Would you return the listing exactly as written, apart from its pictures?
##########
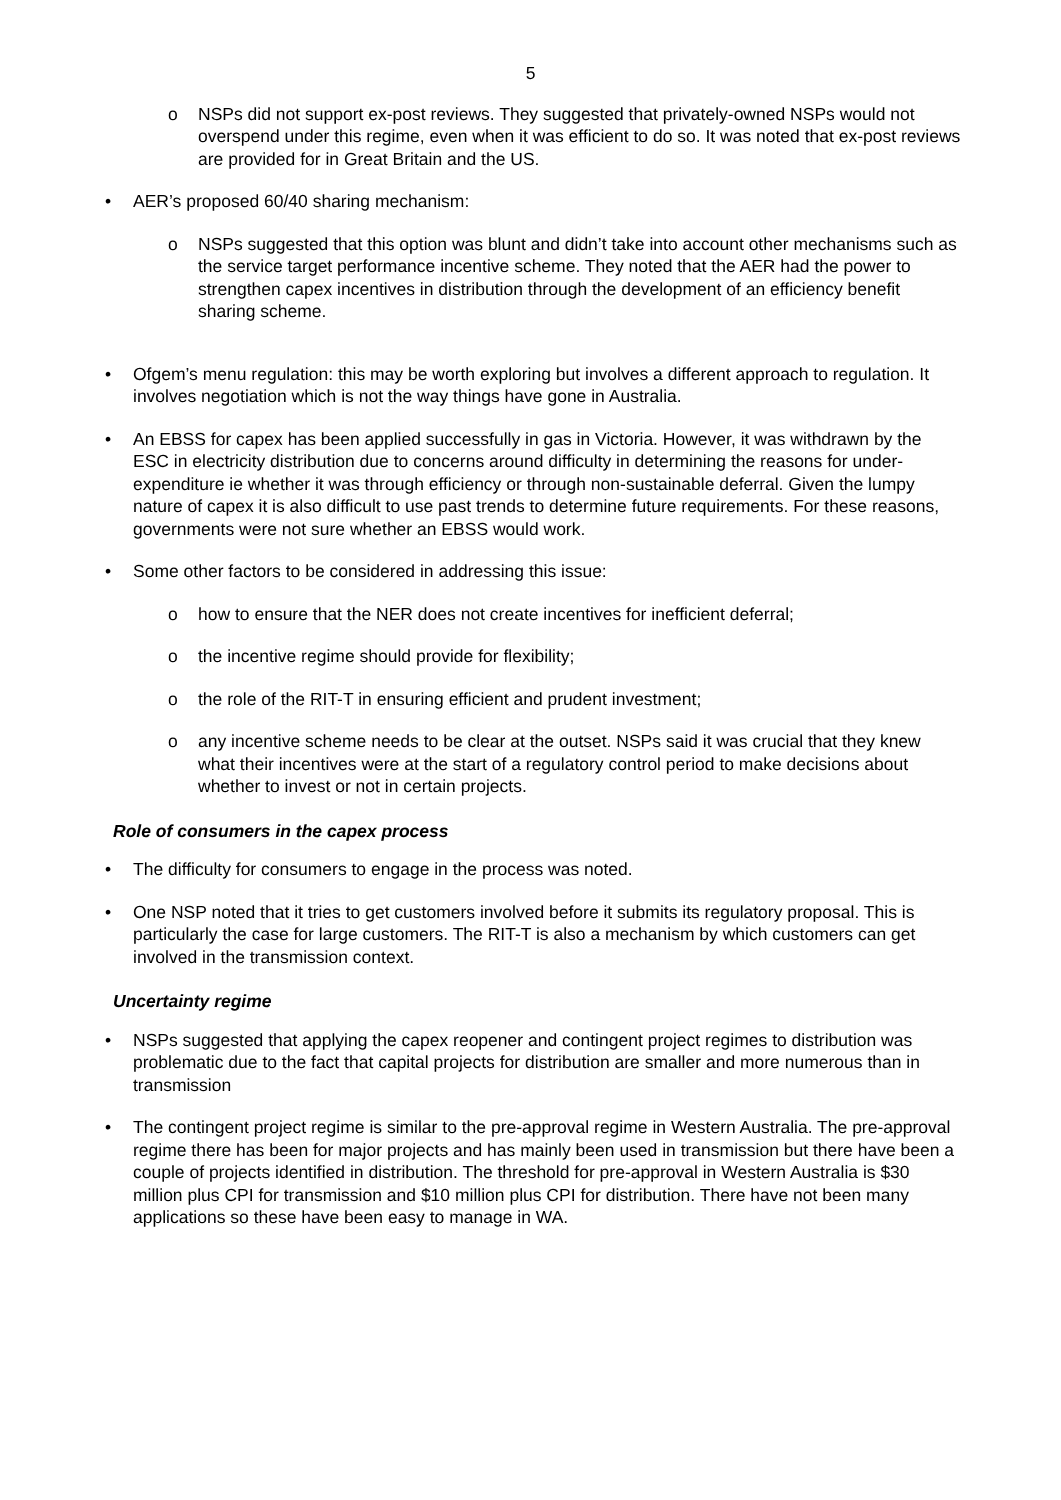5
o NSPs did not support ex-post reviews. They suggested that privately-owned NSPs would not overspend under this regime, even when it was efficient to do so. It was noted that ex-post reviews are provided for in Great Britain and the US.
• AER’s proposed 60/40 sharing mechanism:
o NSPs suggested that this option was blunt and didn’t take into account other mechanisms such as the service target performance incentive scheme. They noted that the AER had the power to strengthen capex incentives in distribution through the development of an efficiency benefit sharing scheme.
• Ofgem’s menu regulation: this may be worth exploring but involves a different approach to regulation. It involves negotiation which is not the way things have gone in Australia.
• An EBSS for capex has been applied successfully in gas in Victoria. However, it was withdrawn by the ESC in electricity distribution due to concerns around difficulty in determining the reasons for under-expenditure ie whether it was through efficiency or through non-sustainable deferral. Given the lumpy nature of capex it is also difficult to use past trends to determine future requirements. For these reasons, governments were not sure whether an EBSS would work.
• Some other factors to be considered in addressing this issue:
o how to ensure that the NER does not create incentives for inefficient deferral;
o the incentive regime should provide for flexibility;
o the role of the RIT-T in ensuring efficient and prudent investment;
o any incentive scheme needs to be clear at the outset. NSPs said it was crucial that they knew what their incentives were at the start of a regulatory control period to make decisions about whether to invest or not in certain projects.
Role of consumers in the capex process
• The difficulty for consumers to engage in the process was noted.
• One NSP noted that it tries to get customers involved before it submits its regulatory proposal. This is particularly the case for large customers. The RIT-T is also a mechanism by which customers can get involved in the transmission context.
Uncertainty regime
• NSPs suggested that applying the capex reopener and contingent project regimes to distribution was problematic due to the fact that capital projects for distribution are smaller and more numerous than in transmission
• The contingent project regime is similar to the pre-approval regime in Western Australia. The pre-approval regime there has been for major projects and has mainly been used in transmission but there have been a couple of projects identified in distribution. The threshold for pre-approval in Western Australia is $30 million plus CPI for transmission and $10 million plus CPI for distribution. There have not been many applications so these have been easy to manage in WA.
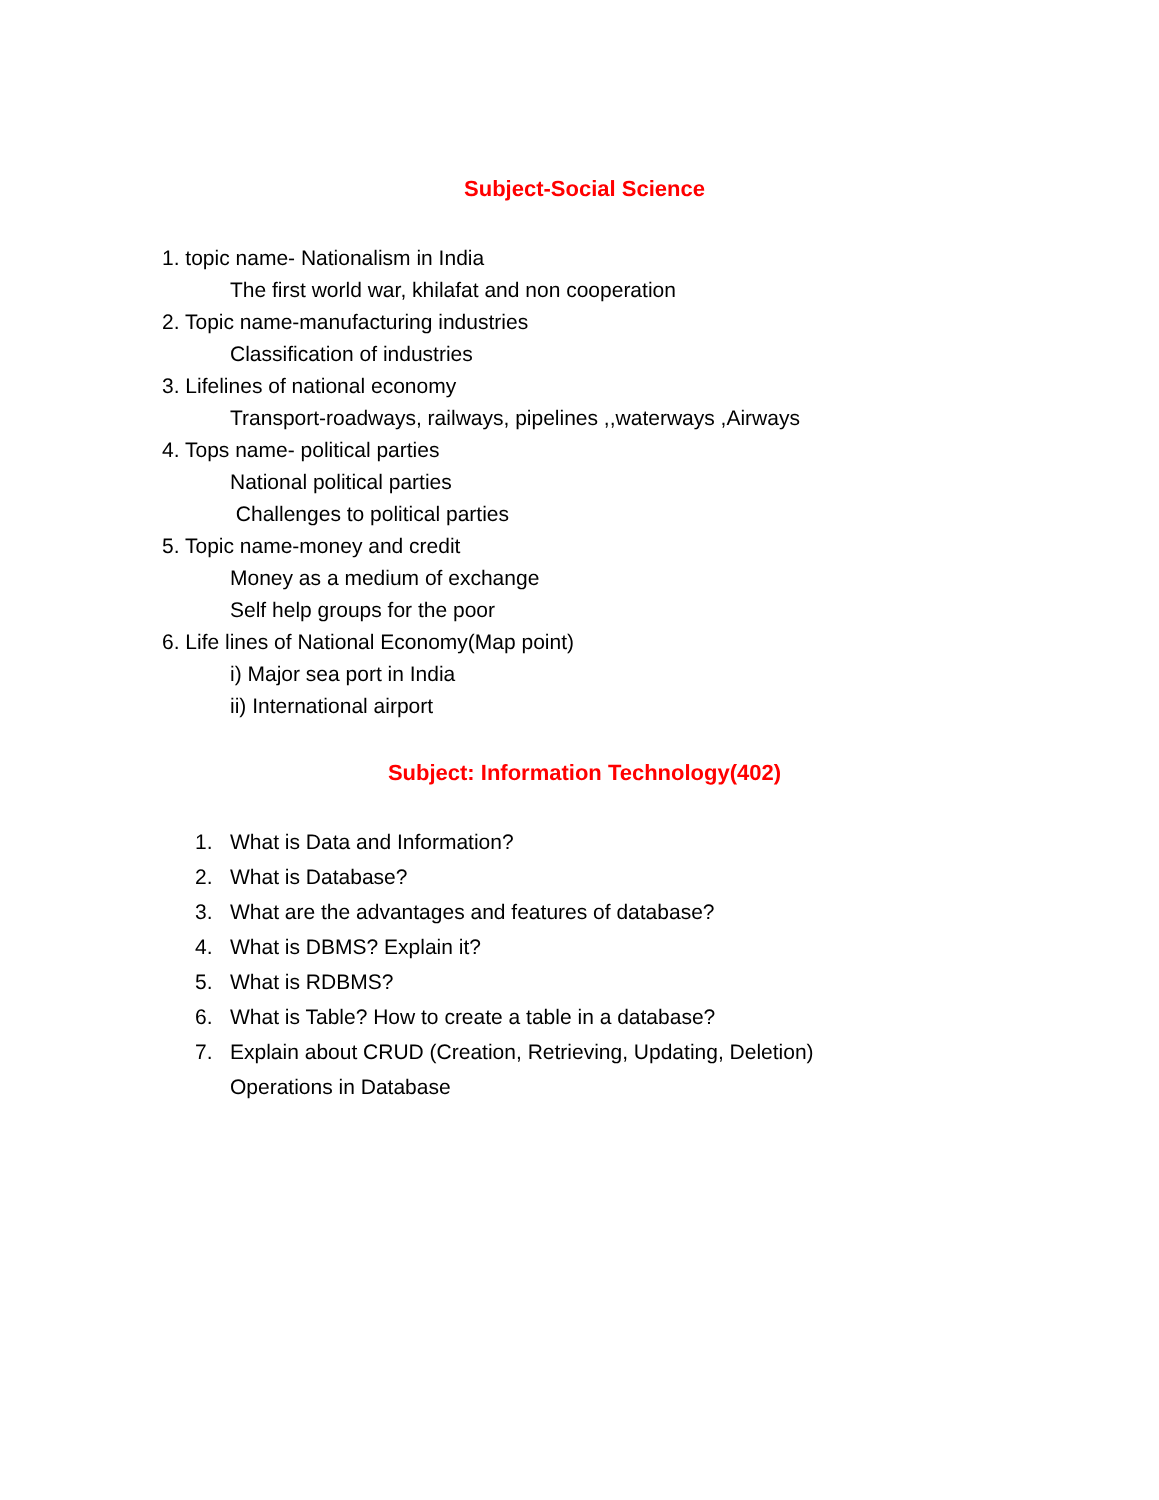Subject-Social Science
1. topic name- Nationalism in India
The first world war, khilafat and non cooperation
2. Topic name-manufacturing industries
Classification of industries
3. Lifelines of national economy
Transport-roadways, railways, pipelines ,,waterways ,Airways
4. Tops name- political parties
National political parties
Challenges to political parties
5. Topic name-money and credit
Money as a medium of exchange
Self help groups for the poor
6. Life lines of National Economy(Map point)
i) Major sea port in India
ii) International airport
Subject: Information Technology(402)
1. What is Data and Information?
2. What is Database?
3. What are the advantages and features of database?
4. What is DBMS? Explain it?
5. What is RDBMS?
6. What is Table? How to create a table in a database?
7. Explain about CRUD (Creation, Retrieving, Updating, Deletion)
Operations in Database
##########
EXPECTED OUTPUT —
5
o NSPs did not support ex-post reviews. They suggested that privately-owned NSPs would not overspend under this regime, even when it was efficient to do so. It was noted that ex-post reviews are provided for in Great Britain and the US.
• AER’s proposed 60/40 sharing mechanism:
o NSPs suggested that this option was blunt and didn’t take into account other mechanisms such as the service target performance incentive scheme. They noted that the AER had the power to strengthen capex incentives in distribution through the development of an efficiency benefit sharing scheme.
• Ofgem’s menu regulation: this may be worth exploring but involves a different approach to regulation. It involves negotiation which is not the way things have gone in Australia.
• An EBSS for capex has been applied successfully in gas in Victoria. However, it was withdrawn by the ESC in electricity distribution due to concerns around difficulty in determining the reasons for under-expenditure ie whether it was through efficiency or through non-sustainable deferral. Given the lumpy nature of capex it is also difficult to use past trends to determine future requirements. For these reasons, governments were not sure whether an EBSS would work.
• Some other factors to be considered in addressing this issue:
o how to ensure that the NER does not create incentives for inefficient deferral;
o the incentive regime should provide for flexibility;
o the role of the RIT-T in ensuring efficient and prudent investment;
o any incentive scheme needs to be clear at the outset. NSPs said it was crucial that they knew what their incentives were at the start of a regulatory control period to make decisions about whether to invest or not in certain projects.
Role of consumers in the capex process
• The difficulty for consumers to engage in the process was noted.
• One NSP noted that it tries to get customers involved before it submits its regulatory proposal. This is particularly the case for large customers. The RIT-T is also a mechanism by which customers can get involved in the transmission context.
Uncertainty regime
• NSPs suggested that applying the capex reopener and contingent project regimes to distribution was problematic due to the fact that capital projects for distribution are smaller and more numerous than in transmission
• The contingent project regime is similar to the pre-approval regime in Western Australia. The pre-approval regime there has been for major projects and has mainly been used in transmission but there have been a couple of projects identified in distribution. The threshold for pre-approval in Western Australia is $30 million plus CPI for transmission and $10 million plus CPI for distribution. There have not been many applications so these have been easy to manage in WA.
Subject-Social Science
1. topic name- Nationalism in India
The first world war, khilafat and non cooperation
2. Topic name-manufacturing industries
Classification of industries
3. Lifelines of national economy
Transport-roadways, railways, pipelines ,,waterways ,Airways
4. Tops name- political parties
National political parties
Challenges to political parties
5. Topic name-money and credit
Money as a medium of exchange
Self help groups for the poor
6. Life lines of National Economy(Map point)
i) Major sea port in India
ii) International airport
Subject: Information Technology(402)
1. What is Data and Information?
2. What is Database?
3. What are the advantages and features of database?
4. What is DBMS? Explain it?
5. What is RDBMS?
6. What is Table? How to create a table in a database?
7. Explain about CRUD (Creation, Retrieving, Updating, Deletion)
Operations in Database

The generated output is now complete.